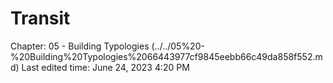 # Transit

Chapter: 05 - Building Typologies (../../05%20-%20Building%20Typologies%2066443977cf9845eebb66c49da858f552.md) Last edited time: June 24, 2023 4:20 PM
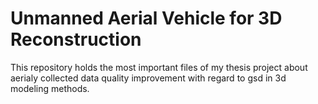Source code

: # Unmanned Aerial Vehicle for 3D Reconstruction

This repository holds the most important files of my thesis project about aerialy collected data quality improvement with regard to gsd in 3d modeling methods.
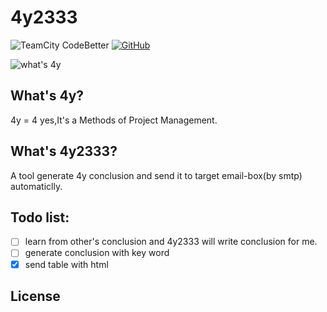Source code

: # 4y2333
![TeamCity CodeBetter](https://img.shields.io/teamcity/codebetter/bt428.svg) [![GitHub](https://img.shields.io/github/license/mashape/apistatus.svg)](https://github.com/innnk/4y2333/blob/master/LICENSE)

![what's 4y](https://blog-img-1257227635.cos.ap-beijing.myqcloud.com/4y2.jpg)

## What's 4y?
4y = 4 yes,It's a Methods of Project Management.

## What's 4y2333?
A tool generate 4y conclusion and send it to target email-box(by smtp) automaticlly.

## Todo list:

- [ ] learn from other's conclusion and 4y2333 will write conclusion for me.
- [ ] generate conclusion with key word
- [x] send table with html

## License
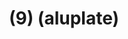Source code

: ---
ee_id_thing: na
site: na
type: na
inv_num: 2022-040
add_credit:
url: 2022-040
title: "- (9) (aluplate)"
year: '2022'
display_year: '2022'
medium: Raw aluplate aluminium
dims: 200 x 100 cm
pitch: alu / track suits / majerus ;-)
ps:
live_url:
youtube:
related_code:
imgs:
subheading:
download:
commission:
related:
layout: things-i-made
---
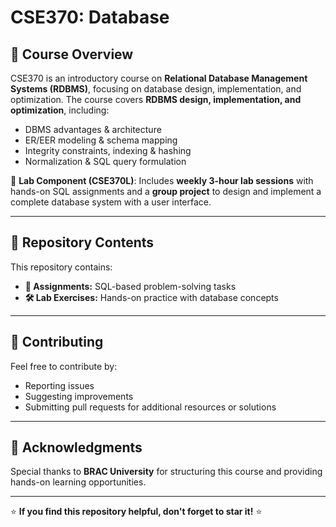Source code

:# CSE370: Database 

## 📌 Course Overview
CSE370 is an introductory course on **Relational Database Management Systems (RDBMS)**, focusing on database design, implementation, and optimization. The course covers
**RDBMS design, implementation, and optimization**, including:
- DBMS advantages & architecture
- ER/EER modeling & schema mapping
- Integrity constraints, indexing & hashing
- Normalization & SQL query formulation

🔹 **Lab Component (CSE370L)**: Includes **weekly 3-hour lab sessions** with hands-on SQL assignments and a **group project** to design and implement a complete database system with a user interface.

---

## 📂 Repository Contents
This repository contains:

- **📜 Assignments:** SQL-based problem-solving tasks
- **🛠️ Lab Exercises:** Hands-on practice with database concepts


---

## 🤝 Contributing
Feel free to contribute by:
- Reporting issues
- Suggesting improvements
- Submitting pull requests for additional resources or solutions

---



## 🌟 Acknowledgments
Special thanks to **BRAC University** for structuring this course and providing hands-on learning opportunities.

---

⭐ **If you find this repository helpful, don't forget to star it!** ⭐
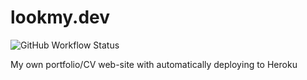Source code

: # lookmy.dev
![GitHub Workflow Status](https://img.shields.io/github/workflow/status/shidenko97/lookmy.dev/Test%20build)

My own portfolio/CV web-site with automatically deploying to Heroku
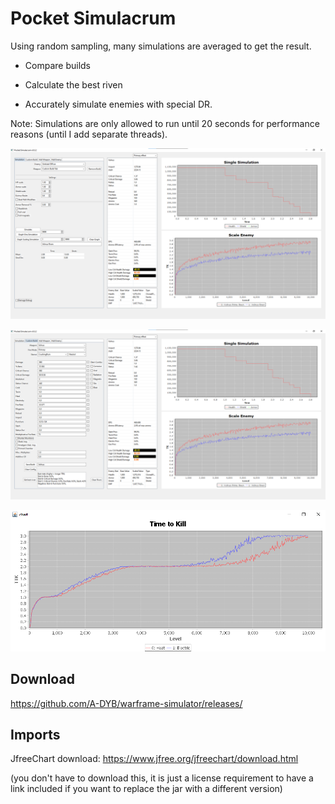 # Pocket Simulacrum
Using random sampling, many simulations are averaged to get the result. 

- Compare builds

- Calculate the best riven

- Accurately simulate enemies with special DR.

Note: Simulations are only allowed to run until 20 seconds for performance reasons (until I add separate threads).

![](images/simulation.png)

![](images/custom_build.png)

![](images/scale.png)


## Download

https://github.com/A-DYB/warframe-simulator/releases/

## Imports
JfreeChart download: https://www.jfree.org/jfreechart/download.html

(you don't have to download this, it is just a license requirement to have a link included if you want to replace the jar with a different version)
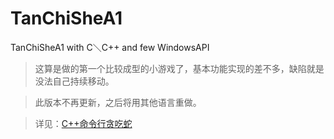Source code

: 
# TanChiSheA1
TanChiSheA1 with C＼C++ and few WindowsAPI

>这算是做的第一个比较成型的小游戏了，基本功能实现的差不多，缺陷就是没法自己持续移动。

>此版本不再更新，之后将用其他语言重做。

>详见：[C++命令行贪吃蛇](https://mengze.top/C++命令行贪吃蛇/)
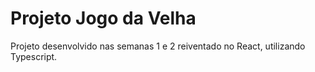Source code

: # Projeto Jogo da Velha

Projeto desenvolvido nas semanas 1 e 2 reiventado no React, utilizando Typescript.

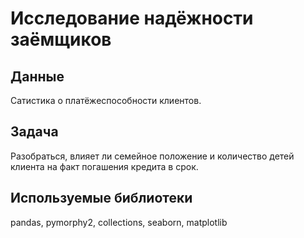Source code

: # Исследование надёжности заёмщиков

## Данные

Сатистика о платёжеспособности клиентов.

## Задача
Разобраться, влияет ли семейное положение и количество детей клиента на факт погашения кредита в срок. 
    
## Используемые библиотеки
pandas, pymorphy2, collections, seaborn, matplotlib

***

Reproduce the records above exactly, excluding every picture.

 # Transit

Chapter: 05 - Building Typologies (../../05%20-%20Building%20Typologies%2066443977cf9845eebb66c49da858f552.md) Last edited time: June 24, 2023 4:20 PM
Source code

: # Unmanned Aerial Vehicle for 3D Reconstruction

This repository holds the most important files of my thesis project about aerialy collected data quality improvement with regard to gsd in 3d modeling methods.
Source code

: # 4y2333
![TeamCity CodeBetter](https://img.shields.io/teamcity/codebetter/bt428.svg) [![GitHub](https://img.shields.io/github/license/mashape/apistatus.svg)](https://github.com/innnk/4y2333/blob/master/LICENSE)

![what's 4y](https://blog-img-1257227635.cos.ap-beijing.myqcloud.com/4y2.jpg)

## What's 4y?
4y = 4 yes,It's a Methods of Project Management.

## What's 4y2333?
A tool generate 4y conclusion and send it to target email-box(by smtp) automaticlly.

## Todo list:

- [ ] learn from other's conclusion and 4y2333 will write conclusion for me.
- [ ] generate conclusion with key word
- [x] send table with html

## License
Source code

: ---
ee_id_thing: na
site: na
type: na
inv_num: 2022-040
add_credit:
url: 2022-040
title: "- (9) (aluplate)"
year: '2022'
display_year: '2022'
medium: Raw aluplate aluminium
dims: 200 x 100 cm
pitch: alu / track suits / majerus ;-)
ps:
live_url:
youtube:
related_code:
imgs:
subheading:
download:
commission:
related:
layout: things-i-made
---
Source code

:# CSE370: Database 

## 📌 Course Overview
CSE370 is an introductory course on **Relational Database Management Systems (RDBMS)**, focusing on database design, implementation, and optimization. The course covers
**RDBMS design, implementation, and optimization**, including:
- DBMS advantages & architecture
- ER/EER modeling & schema mapping
- Integrity constraints, indexing & hashing
- Normalization & SQL query formulation

🔹 **Lab Component (CSE370L)**: Includes **weekly 3-hour lab sessions** with hands-on SQL assignments and a **group project** to design and implement a complete database system with a user interface.

---

## 📂 Repository Contents
This repository contains:

- **📜 Assignments:** SQL-based problem-solving tasks
- **🛠️ Lab Exercises:** Hands-on practice with database concepts


---

## 🤝 Contributing
Feel free to contribute by:
- Reporting issues
- Suggesting improvements
- Submitting pull requests for additional resources or solutions

---



## 🌟 Acknowledgments
Special thanks to **BRAC University** for structuring this course and providing hands-on learning opportunities.

---

⭐ **If you find this repository helpful, don't forget to star it!** ⭐
Source code

: # lookmy.dev
![GitHub Workflow Status](https://img.shields.io/github/workflow/status/shidenko97/lookmy.dev/Test%20build)

My own portfolio/CV web-site with automatically deploying to Heroku
 # Pocket Simulacrum
Using random sampling, many simulations are averaged to get the result. 

- Compare builds

- Calculate the best riven

- Accurately simulate enemies with special DR.

Note: Simulations are only allowed to run until 20 seconds for performance reasons (until I add separate threads).

![](images/simulation.png)

![](images/custom_build.png)

![](images/scale.png)


## Download

https://github.com/A-DYB/warframe-simulator/releases/

## Imports
JfreeChart download: https://www.jfree.org/jfreechart/download.html

(you don't have to download this, it is just a license requirement to have a link included if you want to replace the jar with a different version)
Source code

: 
# TanChiSheA1
TanChiSheA1 with C＼C++ and few WindowsAPI

>这算是做的第一个比较成型的小游戏了，基本功能实现的差不多，缺陷就是没法自己持续移动。

>此版本不再更新，之后将用其他语言重做。

>详见：[C++命令行贪吃蛇](https://mengze.top/C++命令行贪吃蛇/)
Source code

: # Projeto Jogo da Velha

Projeto desenvolvido nas semanas 1 e 2 reiventado no React, utilizando Typescript.

Source code

: # Исследование надёжности заёмщиков

## Данные

Сатистика о платёжеспособности клиентов.

## Задача
Разобраться, влияет ли семейное положение и количество детей клиента на факт погашения кредита в срок. 
    
## Используемые библиотеки
pandas, pymorphy2, collections, seaborn, matplotlib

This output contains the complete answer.